— EXERCISE OBJECTIVE —
Rewrite the rows with every "common name" changed to "vernacular name" and everything else unchanged. Omit the pictures.

** START **

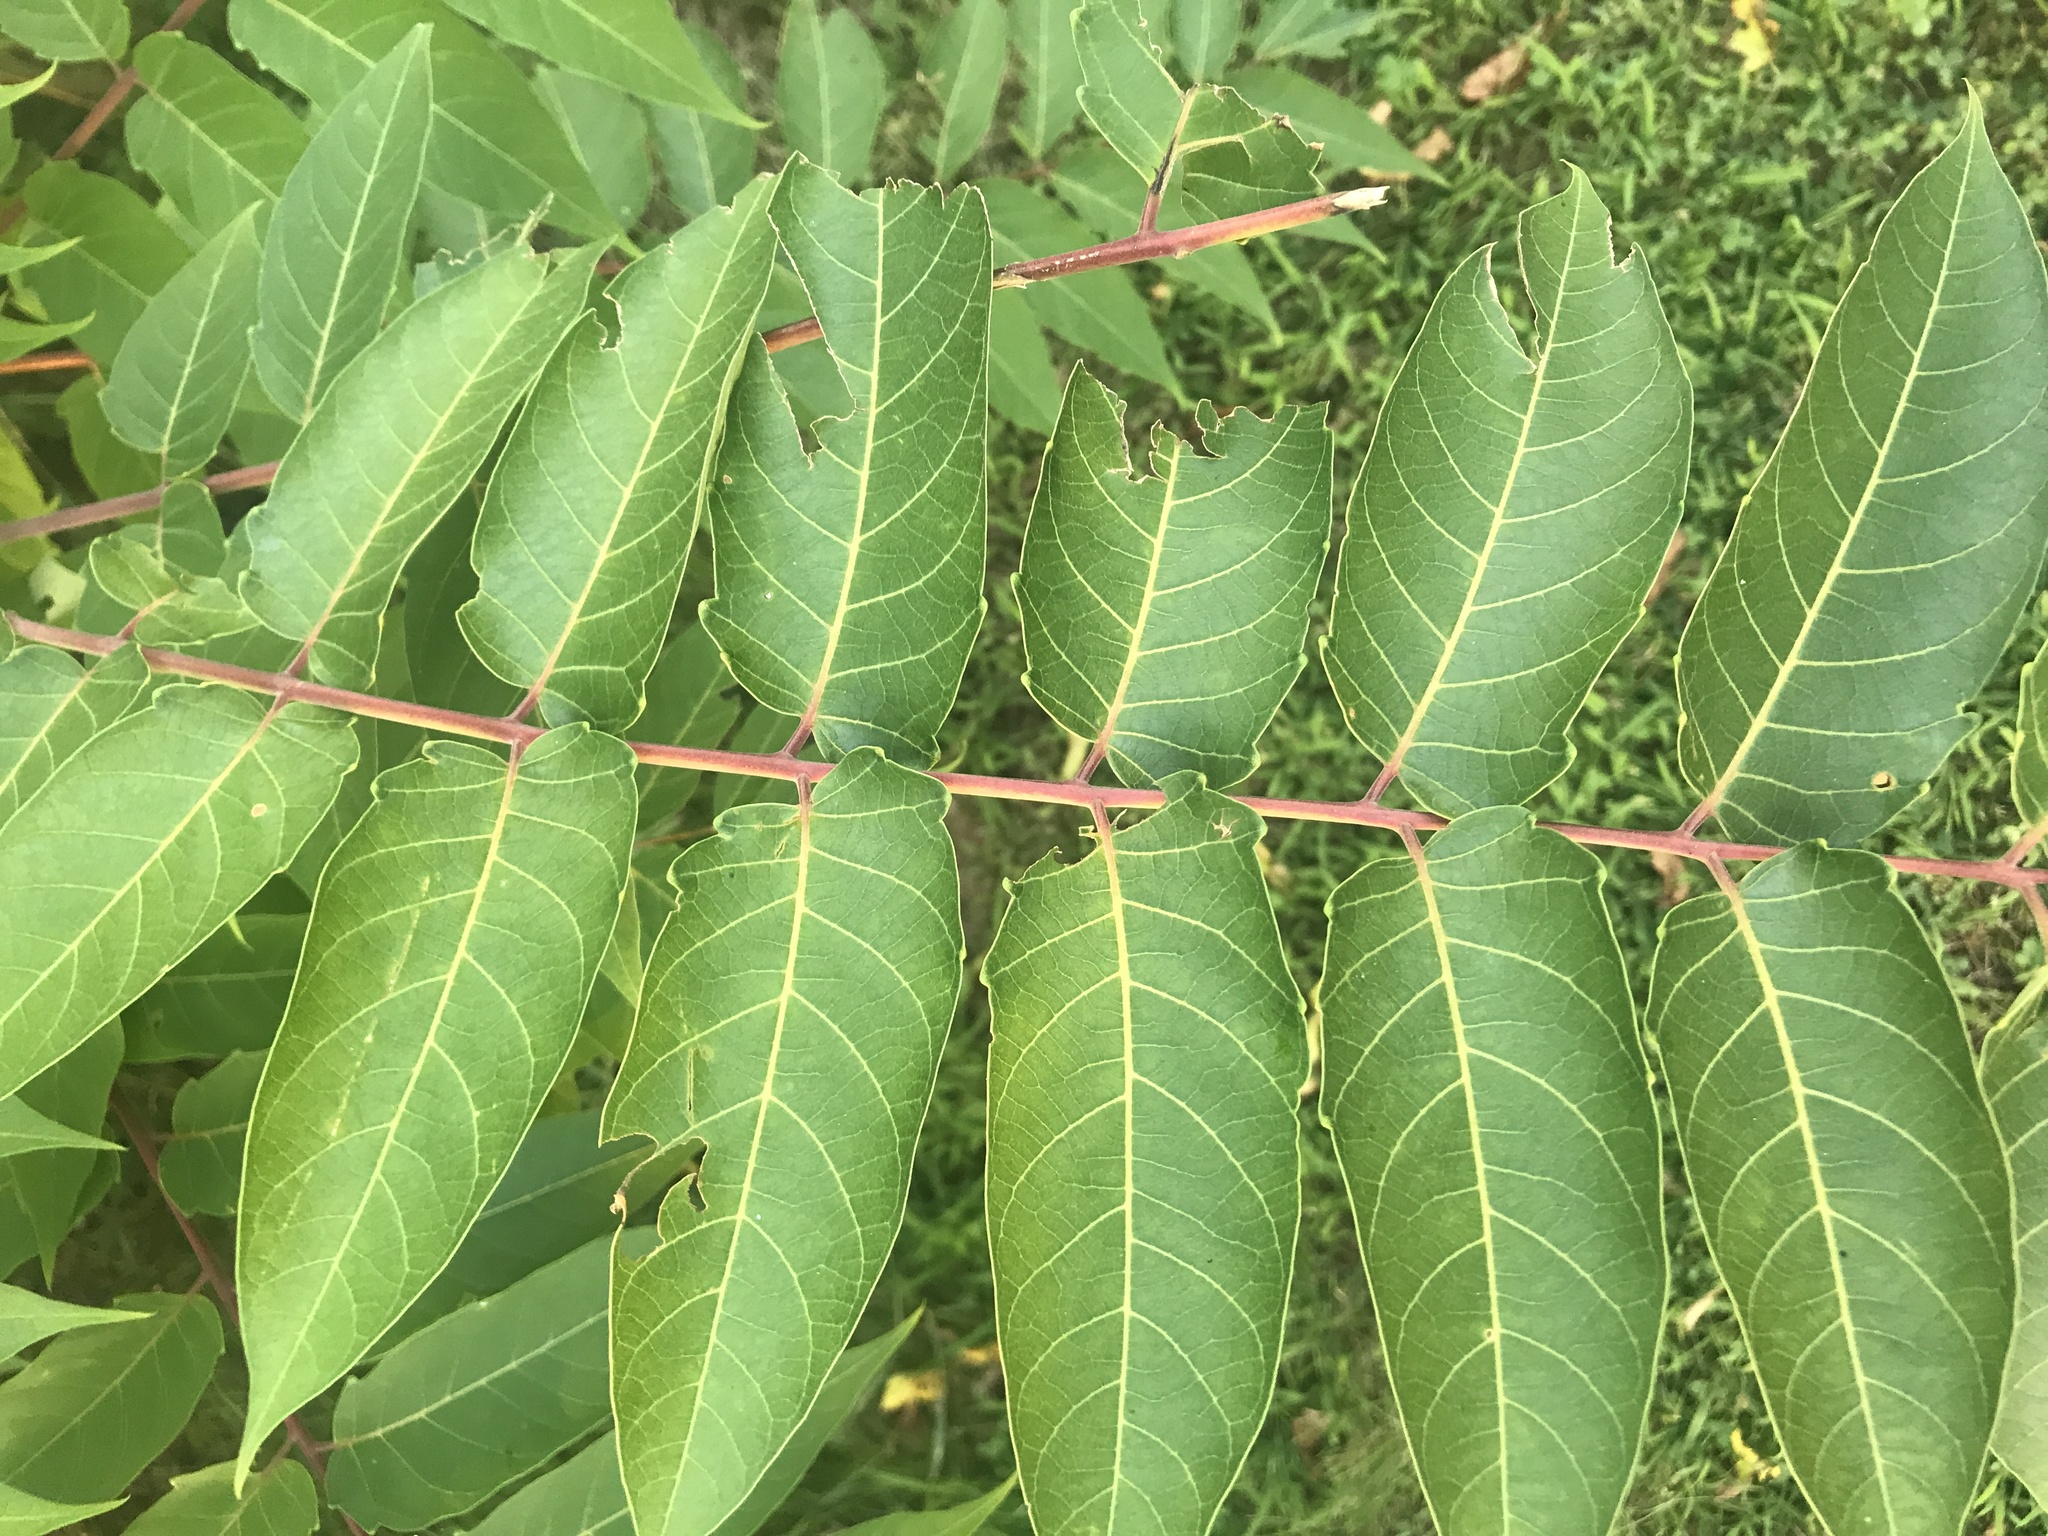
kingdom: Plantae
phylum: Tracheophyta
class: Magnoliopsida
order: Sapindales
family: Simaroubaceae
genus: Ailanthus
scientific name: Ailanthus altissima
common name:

** END **

— ANSWER IN FULL —
kingdom: Plantae
phylum: Tracheophyta
class: Magnoliopsida
order: Sapindales
family: Simaroubaceae
genus: Ailanthus
scientific name: Ailanthus altissima
vernacular name:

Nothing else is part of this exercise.